__Selected text__.
@avx does a ton more than just use AVX instructions. It'll reorder and unroll loops when advantageous, swap out some functions for more vectorizable version of those functions and a few other tricks.
Julia uses avx instructions by default if your code is amenable to it.
Sorry, I see how what I wrote could be interpreted that way, and part of what I wrote was out of ignorance. While I didn't write it, I assumed the macro was doing some sort of equivalent to the template metaprogramming I've heard about in C++ to do similar things.
What I did't see was how I could use the AVX2 instructions myself.
Checking now, since Julia's count_ones() maps to the LLVM popcount instruction, and recent clang versions know how to optimize that fixed-length sequence in C even for AVX-512, the Julia equivalent to the code I wrote should have good performance.
There are a few optimizations (keeping one AVX register loaded with a constant byte string, and using prefetch instructions) which might be missing. I'll be talking with the conference participant who brought up Julia to work this out in more detail.
> What I did't see was how I could use the AVX2 instructions myself.

__Information given__.
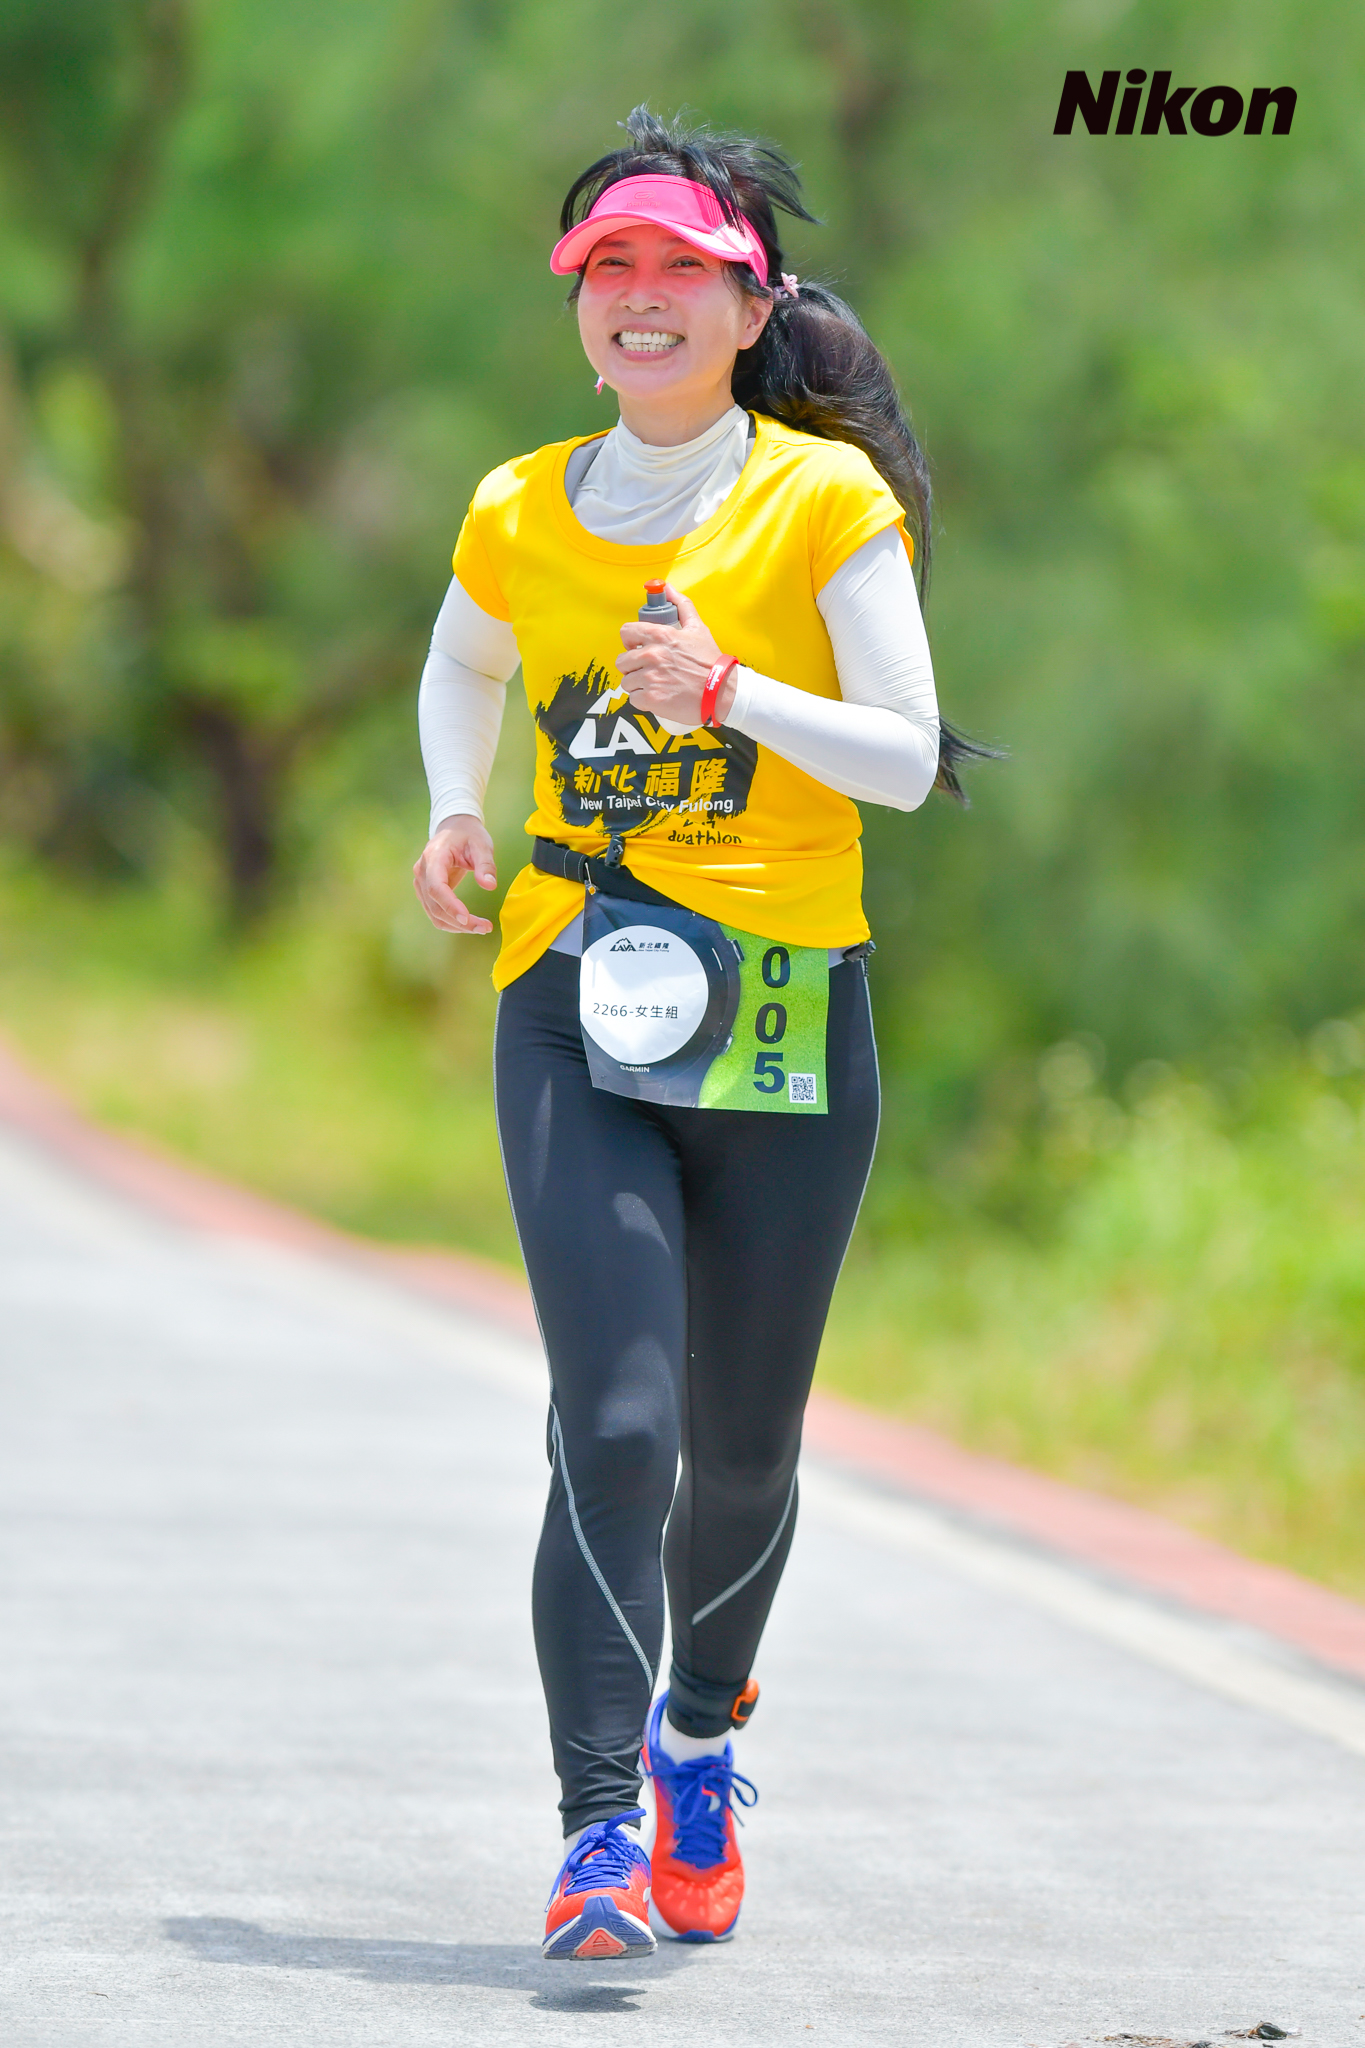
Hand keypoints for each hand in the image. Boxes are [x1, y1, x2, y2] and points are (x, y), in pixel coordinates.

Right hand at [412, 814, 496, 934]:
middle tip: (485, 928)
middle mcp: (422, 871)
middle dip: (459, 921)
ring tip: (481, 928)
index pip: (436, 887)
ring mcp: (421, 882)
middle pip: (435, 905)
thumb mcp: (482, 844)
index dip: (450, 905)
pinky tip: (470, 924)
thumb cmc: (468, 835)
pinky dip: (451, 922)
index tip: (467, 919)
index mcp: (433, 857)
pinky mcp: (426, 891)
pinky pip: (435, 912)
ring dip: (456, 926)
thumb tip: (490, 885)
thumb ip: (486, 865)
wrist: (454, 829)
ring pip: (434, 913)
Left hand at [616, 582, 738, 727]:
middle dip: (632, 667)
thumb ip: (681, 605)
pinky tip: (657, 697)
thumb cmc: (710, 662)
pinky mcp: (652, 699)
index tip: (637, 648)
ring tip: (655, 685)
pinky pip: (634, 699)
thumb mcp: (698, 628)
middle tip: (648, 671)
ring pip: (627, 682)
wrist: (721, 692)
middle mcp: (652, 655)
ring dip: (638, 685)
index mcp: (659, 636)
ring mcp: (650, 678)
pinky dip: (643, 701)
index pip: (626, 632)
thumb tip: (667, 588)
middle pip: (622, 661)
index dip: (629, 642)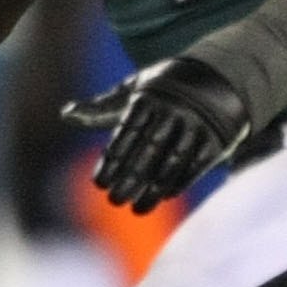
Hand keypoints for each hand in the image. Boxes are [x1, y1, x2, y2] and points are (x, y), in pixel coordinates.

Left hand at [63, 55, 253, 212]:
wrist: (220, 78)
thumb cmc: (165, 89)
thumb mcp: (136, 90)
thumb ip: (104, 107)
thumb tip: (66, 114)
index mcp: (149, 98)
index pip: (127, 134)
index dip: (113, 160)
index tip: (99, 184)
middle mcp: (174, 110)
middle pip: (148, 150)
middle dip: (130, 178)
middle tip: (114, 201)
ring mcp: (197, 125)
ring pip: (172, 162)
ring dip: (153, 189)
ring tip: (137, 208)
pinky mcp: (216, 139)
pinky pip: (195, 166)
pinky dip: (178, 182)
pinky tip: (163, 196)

__To do__. Please pick up the forum thread on Julia's @avx macro and AVX instructions again, writing the next post right after its final line.

__Written response__.
If you ever find yourself in a situation where you want manual control over vectorization, the package SIMD.jl [1] is pretty good for manual, handwritten vectorization. There's also VectorizationBase.jl [2] which LoopVectorization.jl uses. Which one of these two packages are most appropriate just kinda depends on what sort of interface you prefer.
Thanks for the pointers! The first looks like it gives a language for SIMD operations, but not all of the intrinsics. The second is for vectorization, which also doesn't include all of the intrinsics.
However! The second shows an example with Base.llvmcall, which lets me write LLVM assembly. That should let me do anything I want.
However however - the stuff I actually do doesn't need all that, and could likely be implemented with LoopVectorization.
From its benchmarks (https://chriselrod.github.io/LoopVectorization.jl/latest/exa...), a 9-line naive matrix multiplication routine in Julia + LV slightly edges out Intel's MKL.